### Excerpted text:
········

U.S. National Grid
A Google Maps demonstration of the official map coordinate system of the United States.
This application displays geographic and map coordinates for any point, and allows U.S. National
Grid (USNG) coordinates to be used for search and directions.
This is a Google Maps mashup,
that uses the
Google API
for base map and navigation, and Javascript code to compute coordinate values.
Open the map in a new window
Send comments and bug reports to Larry Moore at jane.larry@gmail.com
Contents
Instructions
Single-click anywhere on the map to display a variety of coordinates and optionally create
a marker for the point.
The seach and direction forms mimic those of the native Google Maps interface, which of course allows
search by street addresses and place names. Directions are displayed in a new window using the
native Google Maps directions interface. By doing
this rather than displaying the directions in the mashup window, additional capabilities such as dragging
and dropping points along the route are available.

········

### Complete the following:
1. In the U.S. National Grid page, restate the paragraph beginning "The seach and direction forms mimic" as a short bulleted list that keeps its main facts.
2. From the U.S. National Grid page, return the stretch from "This application displays" through "search and directions.", word for word.
Nothing here depends on the listing.

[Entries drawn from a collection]
········

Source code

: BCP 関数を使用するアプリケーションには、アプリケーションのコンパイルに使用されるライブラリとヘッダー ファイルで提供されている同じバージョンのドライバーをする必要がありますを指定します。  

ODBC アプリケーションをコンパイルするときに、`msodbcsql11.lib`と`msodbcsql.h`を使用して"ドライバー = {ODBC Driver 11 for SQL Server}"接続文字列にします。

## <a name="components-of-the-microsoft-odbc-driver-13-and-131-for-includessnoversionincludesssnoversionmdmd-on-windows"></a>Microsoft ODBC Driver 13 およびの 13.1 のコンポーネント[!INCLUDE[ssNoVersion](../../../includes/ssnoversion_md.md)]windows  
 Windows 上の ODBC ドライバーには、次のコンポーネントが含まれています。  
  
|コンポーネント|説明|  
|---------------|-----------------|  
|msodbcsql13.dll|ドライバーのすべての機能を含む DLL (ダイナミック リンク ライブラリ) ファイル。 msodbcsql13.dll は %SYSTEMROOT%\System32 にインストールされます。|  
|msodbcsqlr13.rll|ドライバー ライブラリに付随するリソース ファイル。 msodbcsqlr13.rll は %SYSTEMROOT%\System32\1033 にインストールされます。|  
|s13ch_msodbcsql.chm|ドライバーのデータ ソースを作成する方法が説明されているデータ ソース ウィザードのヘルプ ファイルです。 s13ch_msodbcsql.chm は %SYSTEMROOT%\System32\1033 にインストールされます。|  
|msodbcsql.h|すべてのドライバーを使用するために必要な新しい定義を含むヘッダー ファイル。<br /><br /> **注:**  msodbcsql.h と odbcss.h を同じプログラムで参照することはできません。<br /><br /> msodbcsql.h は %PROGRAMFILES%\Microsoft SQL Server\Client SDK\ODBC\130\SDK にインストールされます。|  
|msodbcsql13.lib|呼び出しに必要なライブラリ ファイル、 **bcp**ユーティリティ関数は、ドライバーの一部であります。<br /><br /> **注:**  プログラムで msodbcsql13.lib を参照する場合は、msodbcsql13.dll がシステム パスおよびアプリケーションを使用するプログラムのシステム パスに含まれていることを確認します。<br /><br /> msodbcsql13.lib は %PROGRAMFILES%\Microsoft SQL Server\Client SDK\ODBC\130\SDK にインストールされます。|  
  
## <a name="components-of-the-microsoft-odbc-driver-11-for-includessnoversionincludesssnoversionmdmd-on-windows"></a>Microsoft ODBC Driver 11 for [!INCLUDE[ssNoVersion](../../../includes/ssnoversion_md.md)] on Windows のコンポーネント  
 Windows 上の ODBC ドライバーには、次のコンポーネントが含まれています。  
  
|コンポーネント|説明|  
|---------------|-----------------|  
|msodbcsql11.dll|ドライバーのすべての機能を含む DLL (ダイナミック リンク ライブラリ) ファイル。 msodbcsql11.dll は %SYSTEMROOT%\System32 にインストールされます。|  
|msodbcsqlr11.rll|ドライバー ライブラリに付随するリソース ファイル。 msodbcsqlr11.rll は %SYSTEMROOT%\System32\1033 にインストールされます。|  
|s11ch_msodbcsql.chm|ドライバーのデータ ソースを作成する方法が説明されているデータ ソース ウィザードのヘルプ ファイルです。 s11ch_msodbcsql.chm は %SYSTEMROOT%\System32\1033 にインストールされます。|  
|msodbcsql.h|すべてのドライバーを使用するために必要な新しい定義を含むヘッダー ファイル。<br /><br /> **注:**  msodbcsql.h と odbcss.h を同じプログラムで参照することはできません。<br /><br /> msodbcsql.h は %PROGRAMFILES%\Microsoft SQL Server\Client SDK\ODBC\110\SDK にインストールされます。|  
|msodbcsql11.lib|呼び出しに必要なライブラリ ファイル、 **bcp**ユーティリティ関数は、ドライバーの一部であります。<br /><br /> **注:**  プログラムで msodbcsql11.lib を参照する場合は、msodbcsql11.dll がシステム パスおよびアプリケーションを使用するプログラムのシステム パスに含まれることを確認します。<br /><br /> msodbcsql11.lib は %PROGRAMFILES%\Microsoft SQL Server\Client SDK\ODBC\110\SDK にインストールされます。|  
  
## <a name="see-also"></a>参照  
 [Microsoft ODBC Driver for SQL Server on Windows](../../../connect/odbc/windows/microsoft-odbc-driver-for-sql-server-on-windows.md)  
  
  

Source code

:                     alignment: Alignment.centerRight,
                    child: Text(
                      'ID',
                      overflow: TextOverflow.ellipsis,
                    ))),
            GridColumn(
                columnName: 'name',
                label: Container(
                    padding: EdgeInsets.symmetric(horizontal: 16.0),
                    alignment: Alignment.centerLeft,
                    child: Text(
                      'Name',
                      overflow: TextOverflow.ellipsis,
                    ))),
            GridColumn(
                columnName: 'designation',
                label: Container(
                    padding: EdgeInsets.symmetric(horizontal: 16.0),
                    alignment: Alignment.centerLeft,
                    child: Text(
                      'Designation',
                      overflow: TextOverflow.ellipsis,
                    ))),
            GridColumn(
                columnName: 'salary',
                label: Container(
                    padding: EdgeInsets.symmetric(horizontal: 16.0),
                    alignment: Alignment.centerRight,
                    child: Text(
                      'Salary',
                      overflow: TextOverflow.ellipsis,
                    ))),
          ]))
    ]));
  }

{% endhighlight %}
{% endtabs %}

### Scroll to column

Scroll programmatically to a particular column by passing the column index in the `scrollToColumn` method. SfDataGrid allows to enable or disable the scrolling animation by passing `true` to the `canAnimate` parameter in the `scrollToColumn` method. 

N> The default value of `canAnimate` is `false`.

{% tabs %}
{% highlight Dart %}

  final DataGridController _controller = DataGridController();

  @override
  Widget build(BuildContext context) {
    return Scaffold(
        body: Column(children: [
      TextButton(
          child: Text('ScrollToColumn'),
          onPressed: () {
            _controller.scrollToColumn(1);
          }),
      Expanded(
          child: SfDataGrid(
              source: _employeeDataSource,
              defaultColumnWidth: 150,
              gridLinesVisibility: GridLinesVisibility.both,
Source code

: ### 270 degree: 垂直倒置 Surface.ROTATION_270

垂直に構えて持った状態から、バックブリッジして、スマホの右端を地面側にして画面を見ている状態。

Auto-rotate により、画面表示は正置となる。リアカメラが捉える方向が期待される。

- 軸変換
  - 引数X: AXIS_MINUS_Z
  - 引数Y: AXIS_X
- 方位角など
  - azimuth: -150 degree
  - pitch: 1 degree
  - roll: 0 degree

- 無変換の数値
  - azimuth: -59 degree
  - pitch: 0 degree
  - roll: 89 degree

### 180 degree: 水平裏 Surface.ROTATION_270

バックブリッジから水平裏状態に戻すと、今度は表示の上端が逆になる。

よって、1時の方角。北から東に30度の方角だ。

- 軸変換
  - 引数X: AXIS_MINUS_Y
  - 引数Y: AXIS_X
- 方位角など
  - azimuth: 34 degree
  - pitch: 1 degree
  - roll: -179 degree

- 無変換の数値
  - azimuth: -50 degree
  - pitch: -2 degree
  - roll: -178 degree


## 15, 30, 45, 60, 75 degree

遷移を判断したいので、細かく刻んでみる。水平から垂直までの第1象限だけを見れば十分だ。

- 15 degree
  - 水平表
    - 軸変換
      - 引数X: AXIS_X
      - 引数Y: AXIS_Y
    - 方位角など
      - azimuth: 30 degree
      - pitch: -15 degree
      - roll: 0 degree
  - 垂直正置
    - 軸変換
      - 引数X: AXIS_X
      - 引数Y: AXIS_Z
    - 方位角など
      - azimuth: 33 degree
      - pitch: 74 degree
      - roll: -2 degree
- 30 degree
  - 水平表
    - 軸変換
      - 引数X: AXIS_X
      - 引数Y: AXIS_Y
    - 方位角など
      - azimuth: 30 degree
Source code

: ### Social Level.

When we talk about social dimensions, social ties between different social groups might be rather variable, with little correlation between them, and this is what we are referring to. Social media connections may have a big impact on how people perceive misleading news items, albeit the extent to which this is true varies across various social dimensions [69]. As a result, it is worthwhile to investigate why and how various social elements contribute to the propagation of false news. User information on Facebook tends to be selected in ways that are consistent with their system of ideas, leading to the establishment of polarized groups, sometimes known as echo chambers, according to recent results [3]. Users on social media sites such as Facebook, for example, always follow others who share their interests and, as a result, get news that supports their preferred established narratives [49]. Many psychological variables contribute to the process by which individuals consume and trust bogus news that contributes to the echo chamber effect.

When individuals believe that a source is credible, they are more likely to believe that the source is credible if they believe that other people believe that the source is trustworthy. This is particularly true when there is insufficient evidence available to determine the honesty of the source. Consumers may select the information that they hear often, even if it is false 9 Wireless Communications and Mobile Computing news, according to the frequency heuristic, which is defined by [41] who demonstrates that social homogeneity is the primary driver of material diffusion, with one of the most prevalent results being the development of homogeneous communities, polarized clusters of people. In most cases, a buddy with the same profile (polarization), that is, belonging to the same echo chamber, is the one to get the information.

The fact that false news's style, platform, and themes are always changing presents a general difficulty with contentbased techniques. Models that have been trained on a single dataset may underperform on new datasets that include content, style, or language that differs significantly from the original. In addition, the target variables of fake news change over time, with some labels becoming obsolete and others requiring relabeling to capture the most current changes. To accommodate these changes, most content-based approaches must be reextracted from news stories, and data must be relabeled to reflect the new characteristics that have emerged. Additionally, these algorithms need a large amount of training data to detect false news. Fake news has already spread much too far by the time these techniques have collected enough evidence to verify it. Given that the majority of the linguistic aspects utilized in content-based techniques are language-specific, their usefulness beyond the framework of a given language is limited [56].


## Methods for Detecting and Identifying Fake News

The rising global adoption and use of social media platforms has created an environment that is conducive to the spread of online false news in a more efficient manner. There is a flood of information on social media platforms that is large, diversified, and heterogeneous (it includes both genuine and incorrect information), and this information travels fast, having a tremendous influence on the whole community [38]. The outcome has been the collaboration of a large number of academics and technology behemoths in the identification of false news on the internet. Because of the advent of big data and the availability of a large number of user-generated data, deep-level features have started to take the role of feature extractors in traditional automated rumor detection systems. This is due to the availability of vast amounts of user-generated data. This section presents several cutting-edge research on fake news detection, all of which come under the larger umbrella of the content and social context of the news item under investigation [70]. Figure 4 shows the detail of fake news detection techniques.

········

### Task responses:
1.
- The search and direction forms imitate the native Google Maps interface, which allows searching by street address and place name.
- Directions open in a new window through the native Google Maps directions interface.
- Showing directions there instead of in the mashup window makes extra features available, such as dragging and dropping points along the route.

2.
This application displays geographic and map coordinates for any point, and allows U.S. National
Grid (USNG) coordinates to be used for search and directions.